I know that a Markov Chain is a discrete random process where the current state decides the next and in a random walk, the probability that we move from node u to v is 1/N(u). An MCMC sample will converge to a stationary distribution assuming aperiodicity and irreducibility - and this means that the probability of moving from node u to v is now derived from a stationary distribution and independent of the degree of node u - am I correct?
Also how is this distribution derived? And what exactly is a stationary distribution?
TIA, Craig
You should read Understanding the Metopolis-Hastings Algorithm which is one version of an MCMC algorithm. In essence, the idea behind MCMC sampling is as follows:
You wish to draw samples from a pdf, $f(\theta_1,\theta_2)$. The problem though is that $f(.)$ is either a non-standard density or perhaps numerical integration is computationally expensive because of the complexity of $f(.)$. The goal, of course, is to compute the moments of $\theta_1$ and $\theta_2$ (e.g., the mean and the variance etc).
In such a scenario, an MCMC sampler (e.g., the Gibbs sampler, the Metroplis-Hastings etc) constructs a markov chain with the following two properties:
The markov chain is constructed such that it is a reversible.

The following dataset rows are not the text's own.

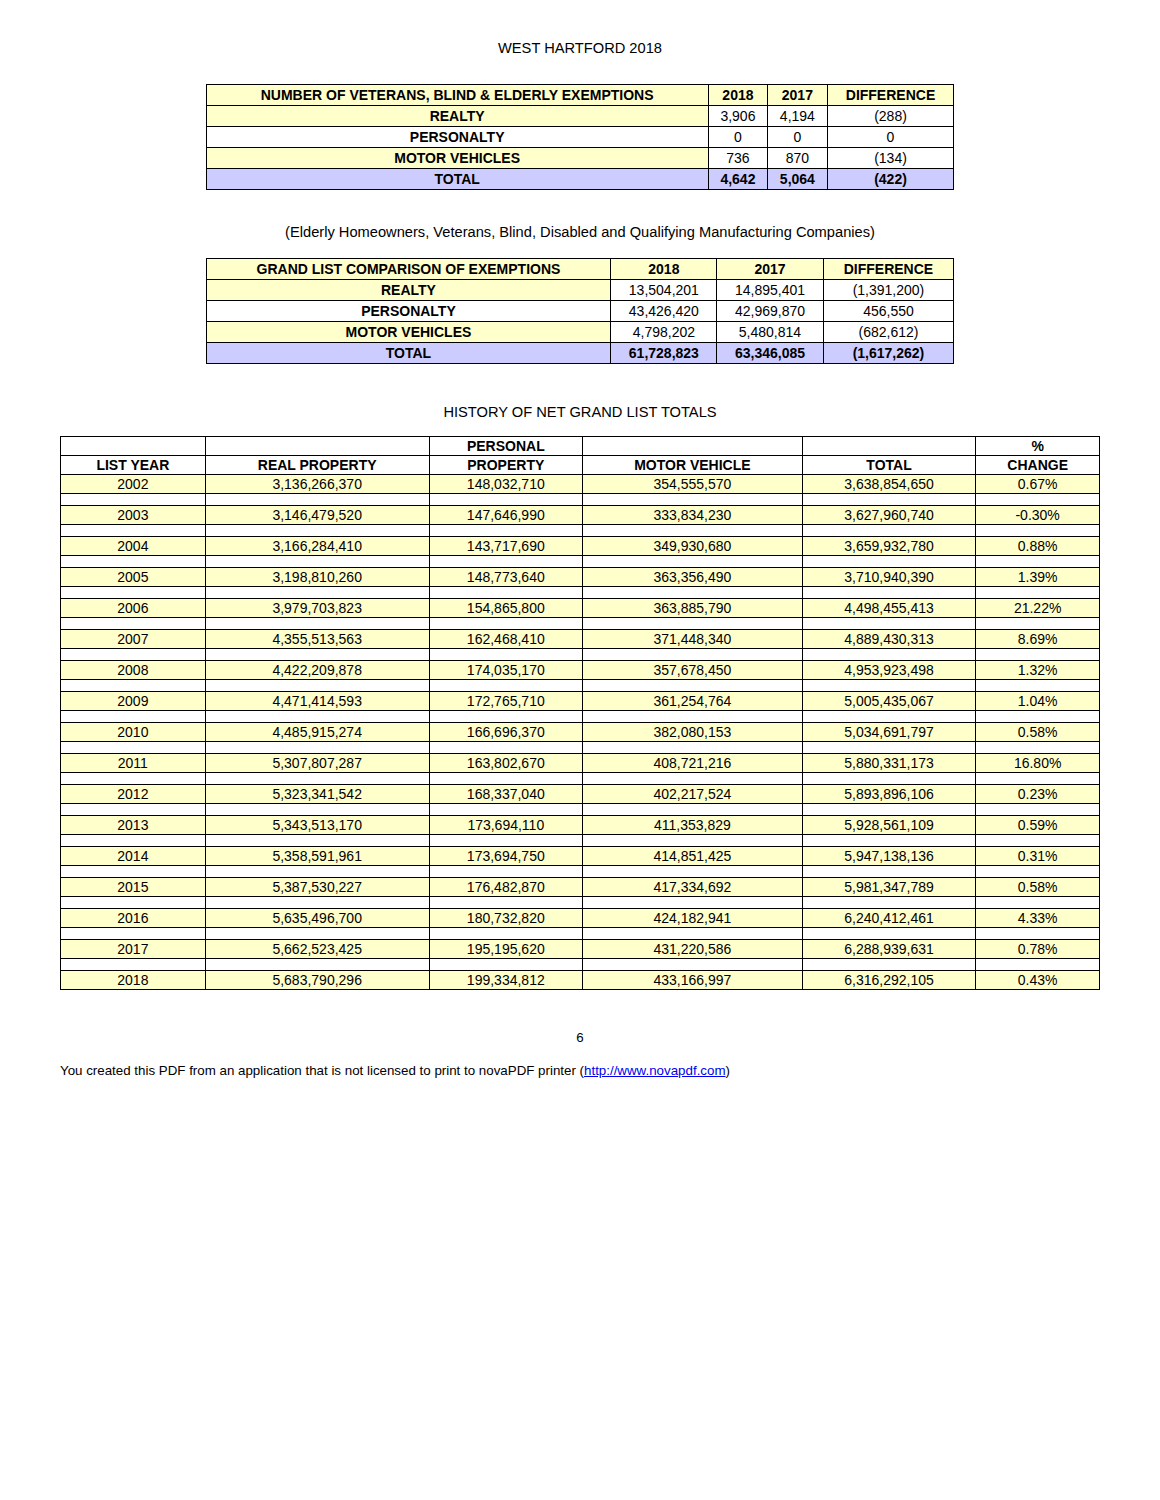WEST HARTFORD 2018
| NUMBER OF VETERANS, BLIND & ELDERLY EXEMPTIONS | 2018 | 2017 | DIFFERENCE |
| --- | --- | --- | --- |
| REALTY | 3,906 | 4,194 | (288) |
| PERSONALTY | 0 | 0 | 0 |
| MOTOR VEHICLES | 736 | 870 | (134) |
| TOTAL | 4,642 | 5,064 | (422) |
(Elderly Homeowners, Veterans, Blind, Disabled and Qualifying Manufacturing Companies)
| GRAND LIST COMPARISON OF EXEMPTIONS | 2018 | 2017 | DIFFERENCE |
| --- | --- | --- | --- |
| REALTY | 13,504,201 | 14,895,401 | (1,391,200) |
| PERSONALTY | 43,426,420 | 42,969,870 | 456,550 |
| MOTOR VEHICLES | 4,798,202 | 5,480,814 | (682,612) |
| TOTAL | 61,728,823 | 63,346,085 | (1,617,262) |
HISTORY OF NET GRAND LIST TOTALS
| | | PERSONAL | | | % |
| --- | --- | --- | --- | --- | --- |
| LIST YEAR | REAL PROPERTY | PROPERTY | MOTOR VEHICLE | TOTAL | CHANGE |
| 2002 | 3,136,266,370 | 148,032,710 | 354,555,570 | 3,638,854,650 | 0.67% |
| 2003 | 3,146,479,520 | 147,646,990 | 333,834,230 | 3,627,960,740 | -0.30% |
| 2004 | 3,166,284,410 | 143,717,690 | 349,930,680 | 3,659,932,780 | 0.88% |
| 2005 | 3,198,810,260 | 148,773,640 | 363,356,490 | 3,710,940,390 | 1.39% |
| 2006 | 3,979,703,823 | 154,865,800 | 363,885,790 | 4,498,455,413 | 21.22% |
| 2007 | 4,355,513,563 | 162,468,410 | 371,448,340 | 4,889,430,313 | 8.69% |
| 2008 | 4,422,209,878 | 174,035,170 | 357,678,450 | 4,953,923,498 | 1.32% |
| 2009 | 4,471,414,593 | 172,765,710 | 361,254,764 | 5,005,435,067 | 1.04% |
| 2010 | 4,485,915,274 | 166,696,370 | 382,080,153 | 5,034,691,797 | 0.58% |
| 2011 | 5,307,807,287 | 163,802,670 | 408,721,216 | 5,880,331,173 | 16.80% |
| 2012 | 5,323,341,542 | 168,337,040 | 402,217,524 | 5,893,896,106 | 0.23% |
| 2013 | 5,343,513,170 | 173,694,110 | 411,353,829 | 5,928,561,109 | 0.59% |
| 2014 | 5,358,591,961 | 173,694,750 | 414,851,425 | 5,947,138,136 | 0.31% |
| 2015 | 5,387,530,227 | 176,482,870 | 417,334,692 | 5,981,347,789 | 0.58% |
| 2016 | 5,635,496,700 | 180,732,820 | 424,182,941 | 6,240,412,461 | 4.33% |
| 2017 | 5,662,523,425 | 195,195,620 | 431,220,586 | 6,288,939,631 | 0.78% |
| 2018 | 5,683,790,296 | 199,334,812 | 433,166,997 | 6,316,292,105 | 0.43% |
6
You created this PDF from an application that is not licensed to print to novaPDF printer (http://www.novapdf.com)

The markov chain's stationary distribution is $f(\theta_1,\theta_2)$ by construction.
Therefore, MCMC algorithms converge to the target density by construction (at least in theory).
From an implementation perspective- we start from an initial set of values for $\theta_1, \theta_2$ and repeatedly sample $\theta_1, \theta_2$ using the MCMC sampler (See the details about the Gibbs algorithm's implementation at Wikipedia for one way to implement an MCMC sampler). In theory, the markov chain will eventually converge to the target distribution $f(.)$ by construction.
However, there are practical difficulties as we often do not know how long to iterate the markov chain to ensure convergence. Thus, checking for the convergence of MCMC chains is very difficult and we often use heuristics (e.g., start the sampler from different starting points and monitor whether the trace plots of the draws eventually coincide etc).